Multiple Axis-Aligned Filters for Rendering of Combined Distribution Effects
Lifan Wu, Ling-Qi Yan, Alexandr Kuznetsov, Ravi Ramamoorthi
Proceedings of the Eurographics Symposium on Rendering, 2017
Distribution effects such as diffuse global illumination, soft shadows and depth of field, are most accurately rendered using Monte Carlo ray or path tracing. However, physically accurate algorithms can take hours to converge to a noise-free image. A recent body of work has begun to bridge this gap, showing that both individual and multiple effects can be achieved accurately and efficiently. These methods use sparse sampling, GPU raytracers, and adaptive filtering for reconstruction. They are based on a Fourier analysis, which models distribution effects as a wedge in the frequency domain. The wedge can be approximated as a single large axis-aligned filter, which is fast but retains a large area outside the wedge, and therefore requires a higher sampling rate; or a tighter sheared filter, which is slow to compute. The state-of-the-art fast sheared filtering method combines low sampling rate and efficient filtering, but has been demonstrated for individual distribution effects only, and is limited by high-dimensional data storage and processing.

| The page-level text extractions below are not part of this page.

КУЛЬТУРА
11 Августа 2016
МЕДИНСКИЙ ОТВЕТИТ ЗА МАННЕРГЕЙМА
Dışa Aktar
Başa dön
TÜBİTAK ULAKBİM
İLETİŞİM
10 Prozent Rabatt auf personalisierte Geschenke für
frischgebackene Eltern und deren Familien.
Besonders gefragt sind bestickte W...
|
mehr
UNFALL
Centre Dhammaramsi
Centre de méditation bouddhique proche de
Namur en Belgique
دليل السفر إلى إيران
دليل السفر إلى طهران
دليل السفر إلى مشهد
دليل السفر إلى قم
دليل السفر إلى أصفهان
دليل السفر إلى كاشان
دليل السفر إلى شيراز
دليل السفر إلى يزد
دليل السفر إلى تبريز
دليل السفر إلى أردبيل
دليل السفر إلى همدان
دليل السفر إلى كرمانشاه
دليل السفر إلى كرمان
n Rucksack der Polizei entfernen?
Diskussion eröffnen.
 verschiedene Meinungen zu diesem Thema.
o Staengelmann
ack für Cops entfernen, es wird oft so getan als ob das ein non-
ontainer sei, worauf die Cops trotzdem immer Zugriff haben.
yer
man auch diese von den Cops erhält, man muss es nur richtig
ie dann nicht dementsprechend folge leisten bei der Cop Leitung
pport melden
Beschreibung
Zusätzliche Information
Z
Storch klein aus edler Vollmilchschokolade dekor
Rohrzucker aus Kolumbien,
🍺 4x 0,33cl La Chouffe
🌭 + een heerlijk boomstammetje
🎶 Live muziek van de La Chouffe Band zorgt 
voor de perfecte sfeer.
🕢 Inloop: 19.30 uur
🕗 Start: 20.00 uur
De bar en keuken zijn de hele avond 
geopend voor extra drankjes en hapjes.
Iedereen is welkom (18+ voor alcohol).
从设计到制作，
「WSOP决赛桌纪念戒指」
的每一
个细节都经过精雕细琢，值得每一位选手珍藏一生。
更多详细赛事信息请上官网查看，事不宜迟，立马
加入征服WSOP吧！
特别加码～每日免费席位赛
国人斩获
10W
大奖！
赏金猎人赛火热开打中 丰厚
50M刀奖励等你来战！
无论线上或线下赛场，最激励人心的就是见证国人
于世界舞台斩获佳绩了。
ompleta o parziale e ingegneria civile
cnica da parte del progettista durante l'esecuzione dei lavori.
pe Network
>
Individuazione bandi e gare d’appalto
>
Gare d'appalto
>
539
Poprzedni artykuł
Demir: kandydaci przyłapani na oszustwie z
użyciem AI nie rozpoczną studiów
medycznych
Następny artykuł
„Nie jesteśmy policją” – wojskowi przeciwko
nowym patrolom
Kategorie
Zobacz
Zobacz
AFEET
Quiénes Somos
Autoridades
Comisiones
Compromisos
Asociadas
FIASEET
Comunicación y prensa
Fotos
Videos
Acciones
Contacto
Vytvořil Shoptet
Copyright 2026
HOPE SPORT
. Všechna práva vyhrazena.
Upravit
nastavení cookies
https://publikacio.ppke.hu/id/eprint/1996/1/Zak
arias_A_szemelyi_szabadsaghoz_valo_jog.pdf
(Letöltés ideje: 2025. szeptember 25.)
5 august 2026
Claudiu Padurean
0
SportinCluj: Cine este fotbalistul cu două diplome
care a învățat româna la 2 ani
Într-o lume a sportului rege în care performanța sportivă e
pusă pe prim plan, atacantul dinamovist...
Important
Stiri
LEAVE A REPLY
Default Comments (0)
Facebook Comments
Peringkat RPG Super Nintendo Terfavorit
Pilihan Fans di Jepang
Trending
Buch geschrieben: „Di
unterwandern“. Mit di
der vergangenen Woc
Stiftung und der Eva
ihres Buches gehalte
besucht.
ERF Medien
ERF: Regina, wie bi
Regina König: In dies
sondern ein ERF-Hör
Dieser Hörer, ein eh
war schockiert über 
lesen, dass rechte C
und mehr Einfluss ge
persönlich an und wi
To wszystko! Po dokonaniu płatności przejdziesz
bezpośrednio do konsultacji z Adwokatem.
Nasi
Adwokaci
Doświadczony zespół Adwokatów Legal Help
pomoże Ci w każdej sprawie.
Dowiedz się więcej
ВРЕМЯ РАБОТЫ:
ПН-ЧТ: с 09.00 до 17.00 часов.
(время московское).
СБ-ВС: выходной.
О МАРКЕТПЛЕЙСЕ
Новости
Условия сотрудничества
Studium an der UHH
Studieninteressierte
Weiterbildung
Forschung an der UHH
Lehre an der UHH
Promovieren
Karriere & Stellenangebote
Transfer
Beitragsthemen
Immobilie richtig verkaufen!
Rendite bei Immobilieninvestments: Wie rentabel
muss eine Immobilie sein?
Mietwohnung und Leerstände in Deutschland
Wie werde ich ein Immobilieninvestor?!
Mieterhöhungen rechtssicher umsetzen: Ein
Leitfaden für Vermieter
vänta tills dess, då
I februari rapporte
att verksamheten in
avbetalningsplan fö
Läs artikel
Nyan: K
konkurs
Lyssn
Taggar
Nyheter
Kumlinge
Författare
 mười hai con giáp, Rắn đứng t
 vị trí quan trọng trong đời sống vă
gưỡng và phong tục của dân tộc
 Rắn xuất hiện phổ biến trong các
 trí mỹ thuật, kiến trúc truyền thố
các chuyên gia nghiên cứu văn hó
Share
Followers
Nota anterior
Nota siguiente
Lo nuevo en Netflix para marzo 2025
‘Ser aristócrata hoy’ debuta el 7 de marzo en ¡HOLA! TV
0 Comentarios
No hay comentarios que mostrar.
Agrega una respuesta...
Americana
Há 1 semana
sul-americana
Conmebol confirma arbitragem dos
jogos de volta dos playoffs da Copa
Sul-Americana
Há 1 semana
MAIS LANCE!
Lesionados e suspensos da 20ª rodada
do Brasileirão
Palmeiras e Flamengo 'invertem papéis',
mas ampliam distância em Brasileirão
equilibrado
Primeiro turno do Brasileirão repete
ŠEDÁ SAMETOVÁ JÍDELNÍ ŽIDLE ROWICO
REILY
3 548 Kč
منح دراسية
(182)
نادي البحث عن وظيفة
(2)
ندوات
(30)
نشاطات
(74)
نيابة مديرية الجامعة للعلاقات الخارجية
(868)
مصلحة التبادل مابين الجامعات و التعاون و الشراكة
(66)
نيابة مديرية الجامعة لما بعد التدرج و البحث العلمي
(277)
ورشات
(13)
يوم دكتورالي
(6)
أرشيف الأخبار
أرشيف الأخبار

We present a novel filter for efficient rendering of combined effects, involving soft shadows and depth of field, with global (diffuse indirect) illumination. We approximate the wedge spectrum with multiple axis-aligned filters, marrying the speed of axis-aligned filtering with an even more accurate (compact and tighter) representation than sheared filtering. We demonstrate rendering of single effects at comparable sampling and frame-rates to fast sheared filtering. Our main practical contribution is in rendering multiple distribution effects, which have not even been demonstrated accurately with sheared filtering. For this case, we present an average speedup of 6× compared with previous axis-aligned filtering methods.